Nous posons d’importants jalons

Pénurie de logements, hausse de la criminalité ou encore perte de notre paysage et de notre identité :
qui ne veut pas d’une Suisse à 10 millions d’habitants vote OUI à l’initiative pour la durabilité !

Cette année, des décisions importantes seront prises : plus d’impôts et de taxes ou plus d’argent dans notre porte-monnaie ? Plus de criminels demandeurs d’asile ou plus de protection des frontières et de sécurité ? Une Suisse à 10 millions d’habitants ou un retour à une immigration contrôlée ?

Encore plus de bureaucratie fiscale ?
On pourrait presque avoir pitié du PLR. Les libéraux-radicaux ont désormais, comme la gauche, une coprésidence et en mars, nous voterons sur leur initiative populaire qui constitue une véritable offensive bureau­cratique appelée « imposition individuelle ». Comme tous les couples mariés devront désormais remplir deux déclarations d’impôts, cela représentera 1,7 million de déclarations supplémentaires. Cela nécessitera environ 1’700 fonctionnaires fiscaux supplémentaires. Cela signifie plus de paperasse, plus de contrôles, plus de coûts.

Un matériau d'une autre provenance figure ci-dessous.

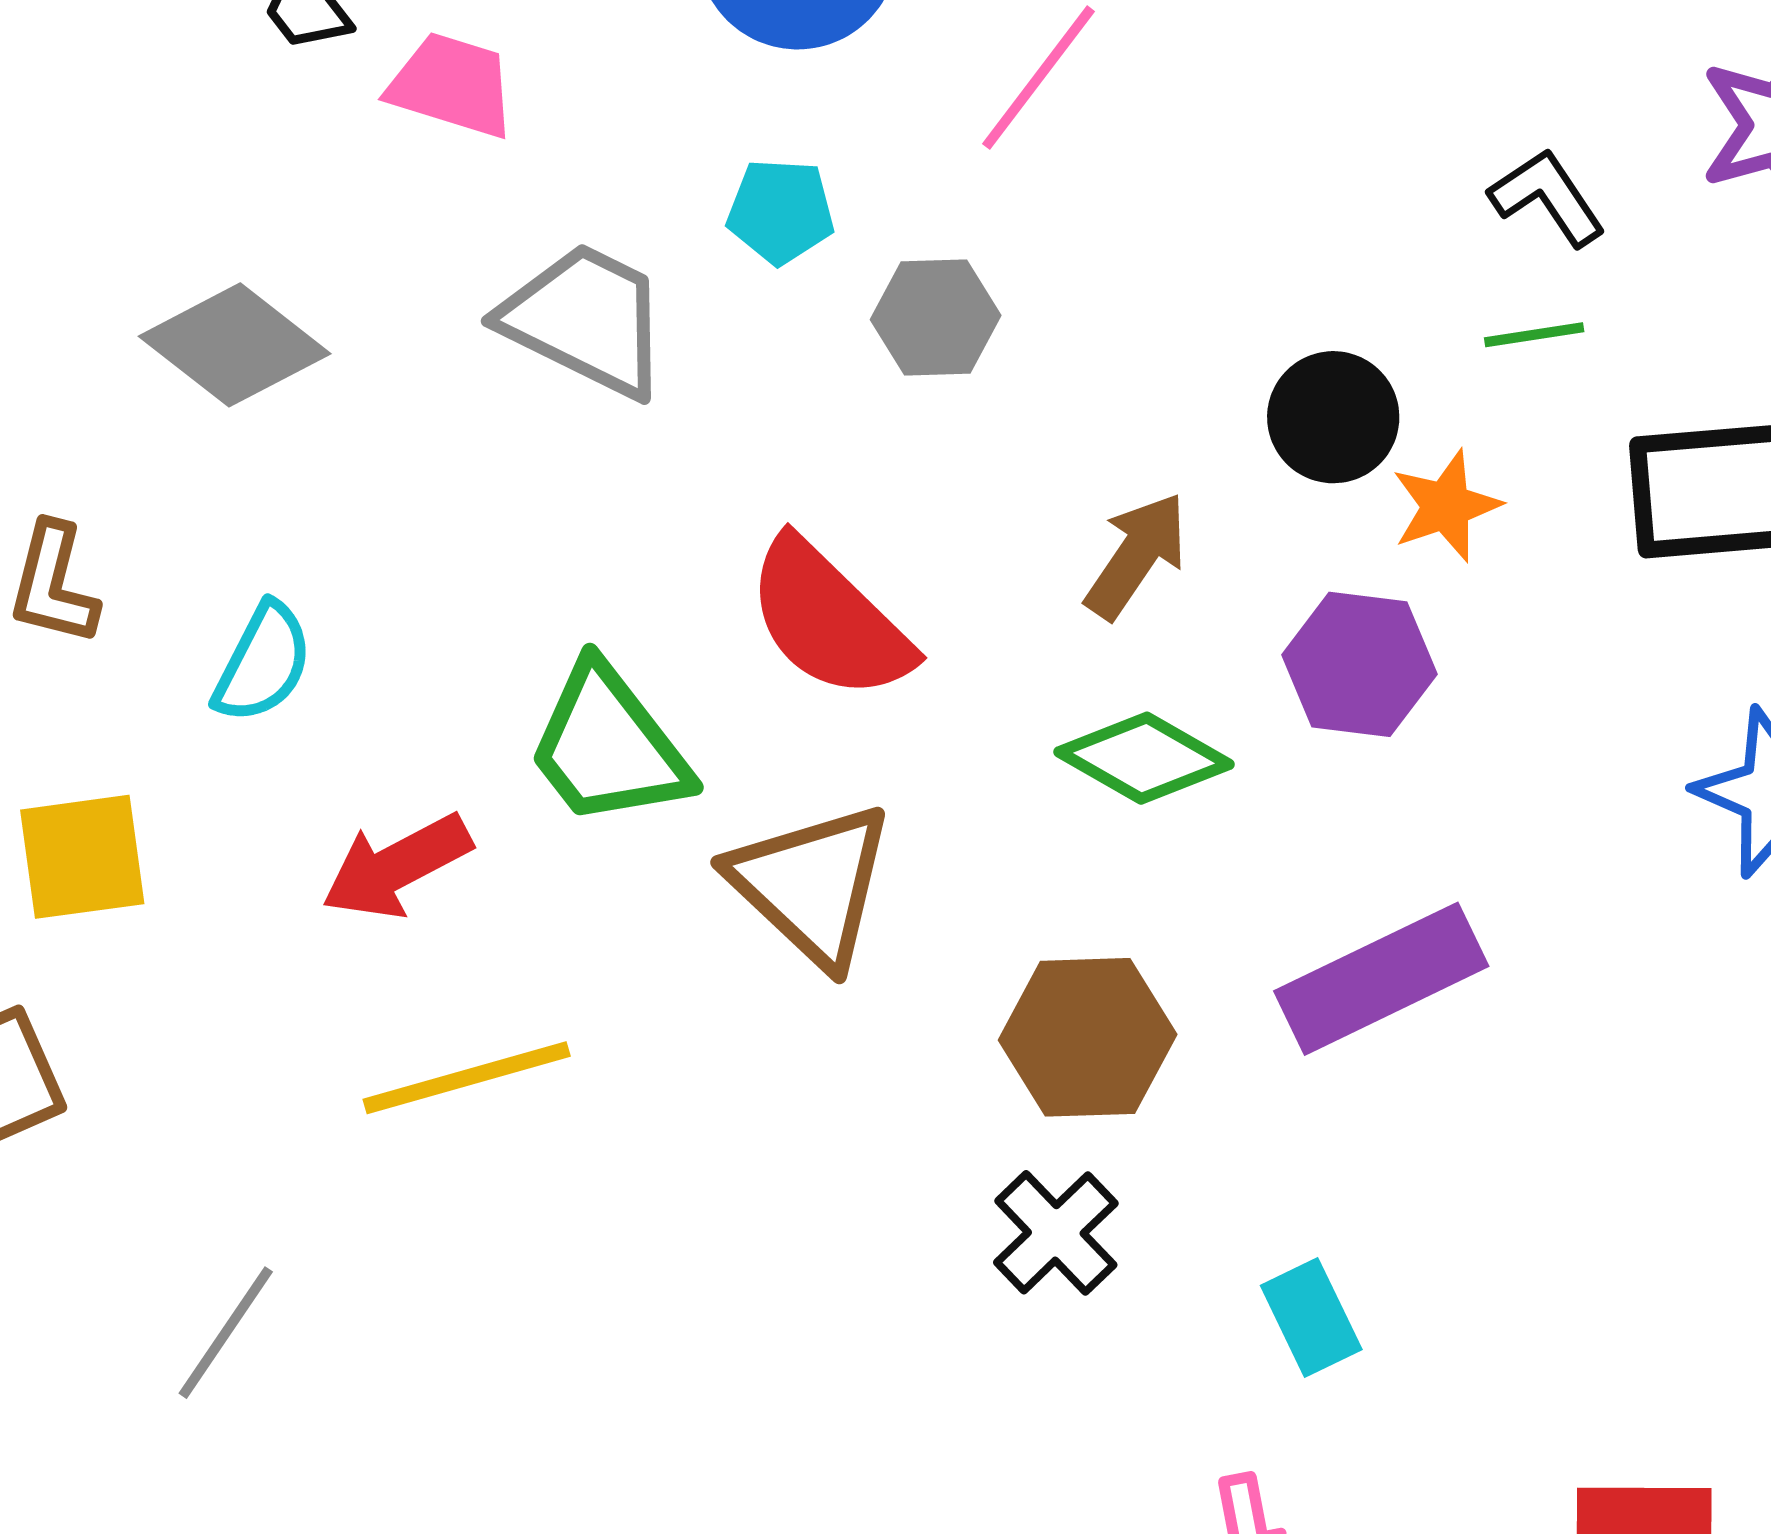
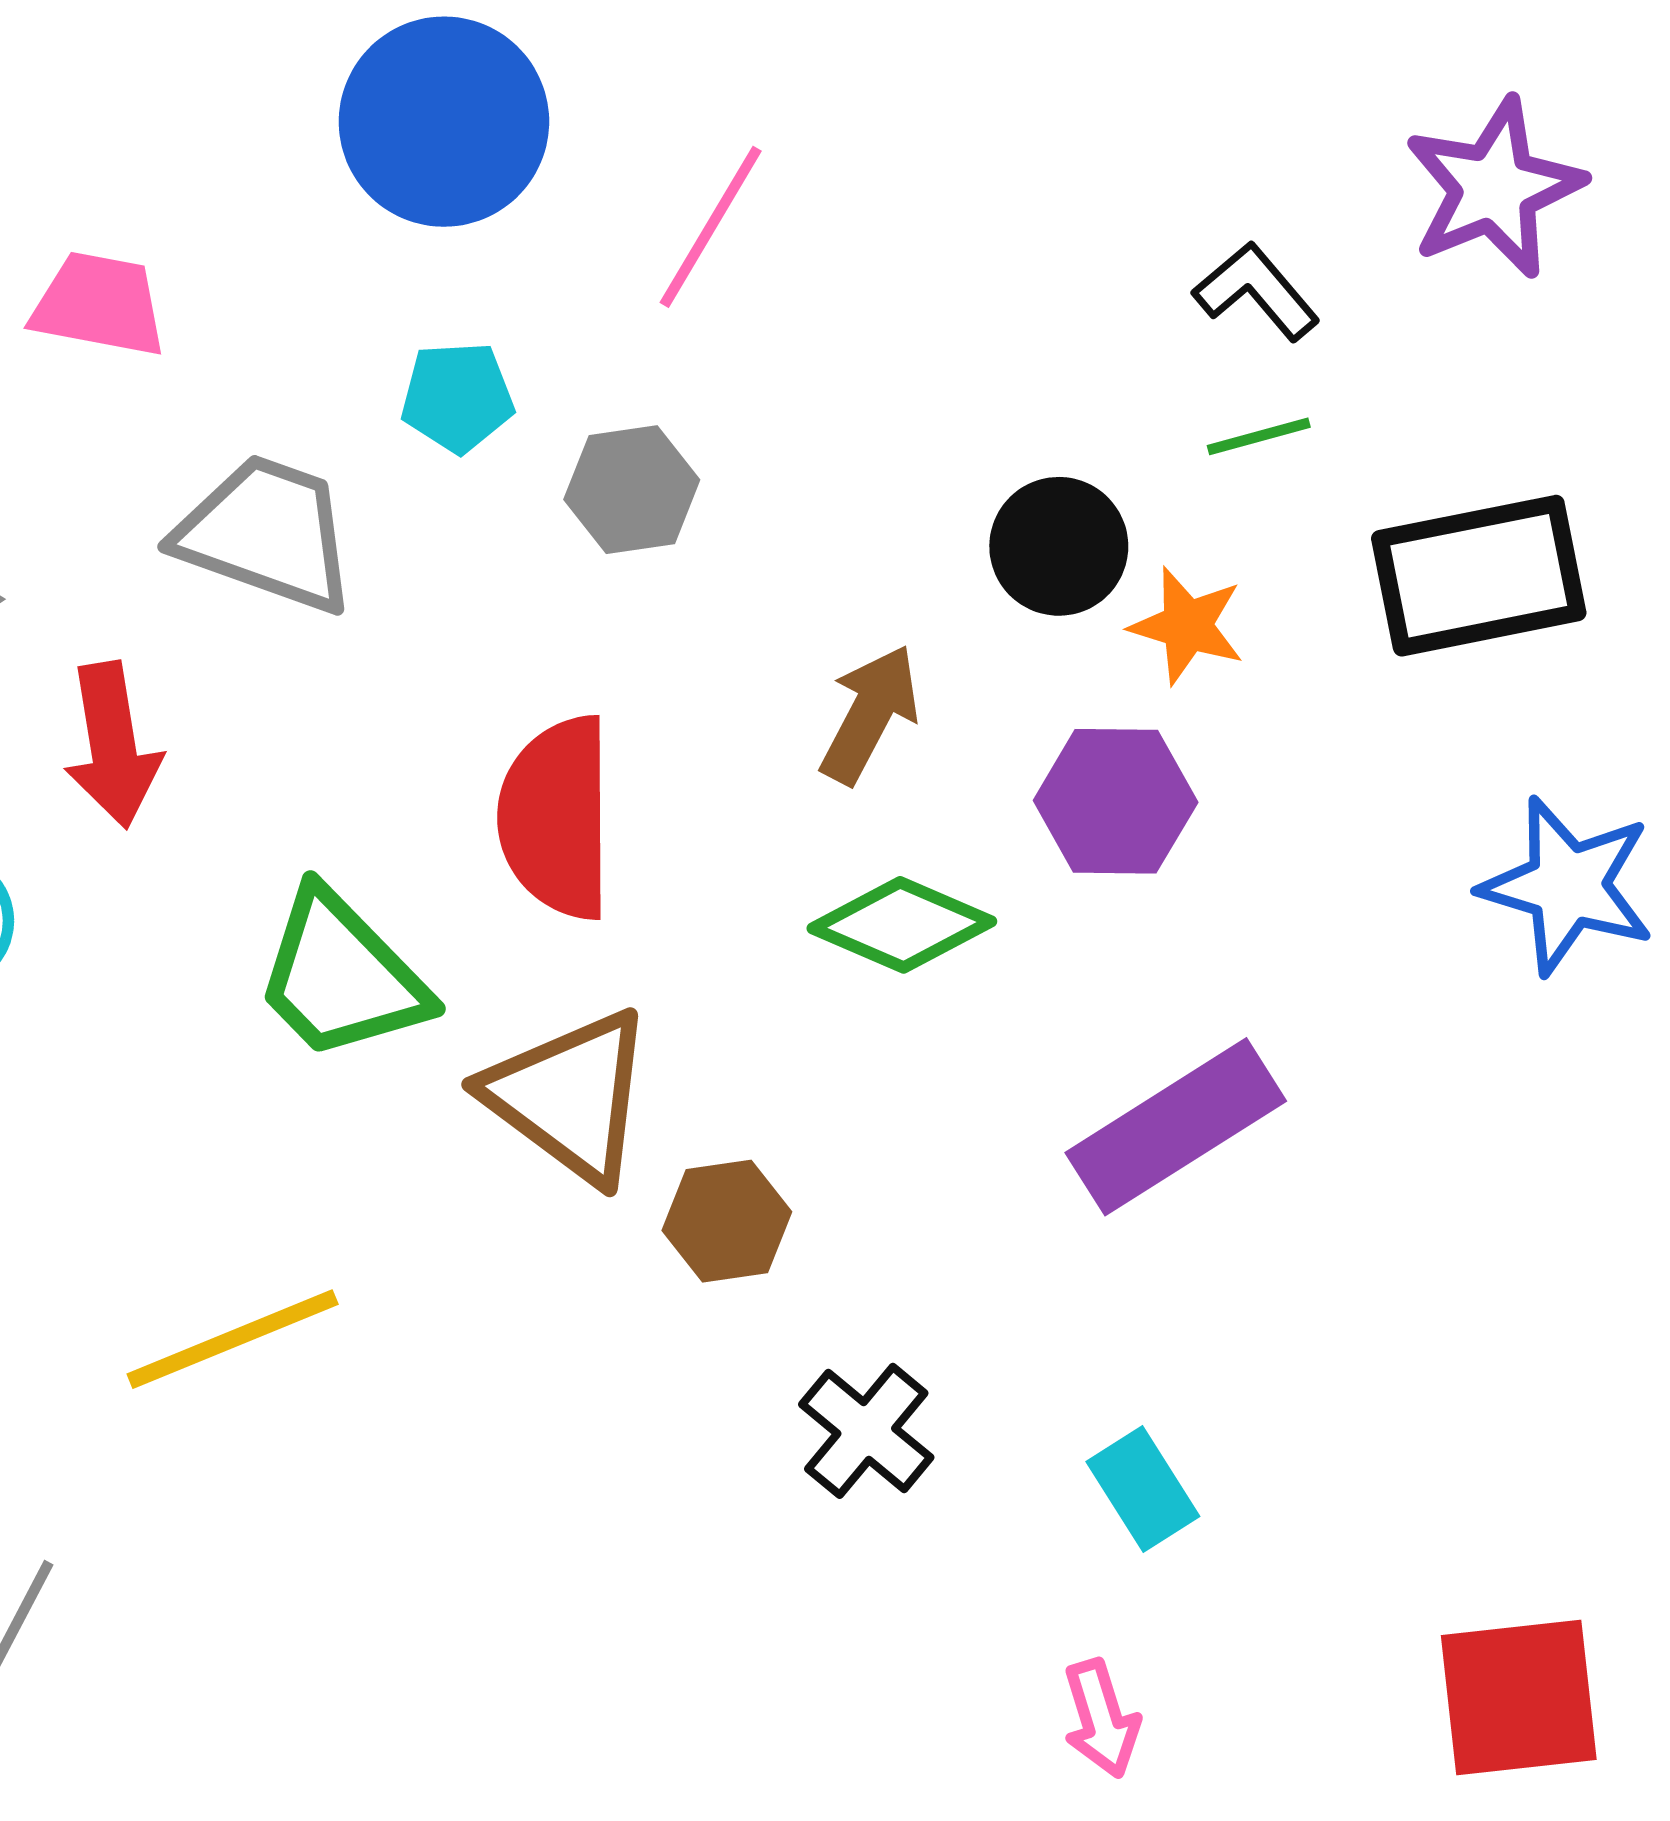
orange star: (1446, 506) -> (1187, 626), turned -30
red semicircle: (829, 620) -> (556, 818), turned 52
red arrow: (397, 866) -> (113, 745), moved, turned -65
brown hexagon: (1088, 1037) -> (727, 1221), moved, size x0.7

Pour que le patrimoine d’un couple marié puisse être imposé individuellement, ses biens devraient être répartis comme dans le cas d’un divorce : avoirs bancaires, propriété immobilière, bijoux, etc. Personne n’a besoin de cela. La discrimination fiscale des couples mariés (« pénalisation du mariage ») peut être éliminée beaucoup plus facilement et sans imposition individuelle bureaucratique. La majorité des cantons l’ont démontré avec le splitting, par exemple.

Pour que la Suisse reste la Suisse
Nous voterons, probablement en juin, sur l’initiative pour la durabilité « Pas de Suisse à 10 millions ! ». Nous ressentons tous les conséquences négatives de l’immigration : augmentation de la criminalité, pénurie de logements, problèmes scolaires, bétonnage, embouteillages. Les opposants à l’initiative répandent des rumeurs alarmistes : nous n’aurions plus de personnel dans les hôpitaux. Ce ne sont que des manœuvres de diversion. Les personnes qui viennent pour travailler ne sont pas le problème. Elles continueront à venir à l’avenir en raison des bonnes conditions de travail. Mais il s’agit du niveau d’immigration et du fait que nous puissions à nouveau contrôler nous-mêmes qui vient et en quel nombre.

La question décisive est la suivante : comment préserver notre pays, notre paysage, notre patrie ? Pour que la Suisse reste la Suisse, il n’y a qu’une seule réponse : OUI à l’initiative pour la durabilité.